Il Codice del consumo dedica gli articoli dal 33 al 38 alla disciplina dei contratti del consumatore in generale. Questo titolo si occupa prevalentemente delle clausole vessatorie, vale a dire le clausole che, malgrado la buona fede, determinano a carico del consumatore un significativo squilibrio dei diritti e degli obblighi derivanti dal contratto.
Le clausole considerate vessatorie ai sensi degli articoli 33 e 34 sono nulle mentre il contratto rimane valido per il resto.
Alcune clausole poi sono considerate vessatorie fino a prova contraria e vanno pertanto inserite con attenzione ancora maggiore.
Inoltre sono nulle le clausole che, a prescindere dall’oggetto di trattativa, abbiano lo scopo di
- limitare o escludere la responsabilità del professionista in caso di morte o danno del consumatore per colpa del professionista;
- limitare o escludere la possibilità per il consumatore di agire in giudizio contro il professionista in caso di inadempimento;
- estendere l’adesione del consumatore a clausole che non ha avuto la possibilità di conoscere prima della conclusione del contratto.

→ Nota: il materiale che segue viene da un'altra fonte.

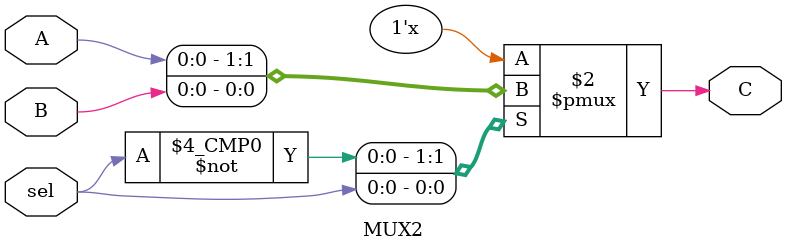
<source format=v>
module MUX2(
    input A,
    input B,
    input sel,
    output reg C
    );
    always@(*) begin
   case(sel)
   0:C = A;
   1:C = B;
   endcase
    end
    
endmodule

</source>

La nullità opera solo a vantaggio del consumatore e può essere rilevata d’ufficio dal giudice.
Per quanto non previsto dal codice del consumo, ai contratti conclusi tra il consumatore e il professionista si applicano le disposizioni del codice civile.
Contratto concluso mediante sottoscrizione di moduli o formulari
Nel contratto concluso mediante sottoscrizione di moduli o formulari predisposti per disciplinare in maniera uniforme determinati rapporti contrattuali, incombe sul professionista l'onere di provare che le clausole, o gli elementi di clausola, malgrado siano dal medesimo unilateralmente predisposti, siano stati oggetto di specifica trattativa con il consumatore.
Forma e interpretazione
Riguardo ai contratti le cui condizioni siano proposte al consumatore per iscritto, queste devono sempre essere chiare e comprensibili.
Categorie più specifiche di contratti con il consumatore
Fra i contratti conclusi con il consumatore possono rientrare le più specifiche categorie dei Contratti negoziati fuori dei locali commerciali e dei Contratti a distanza.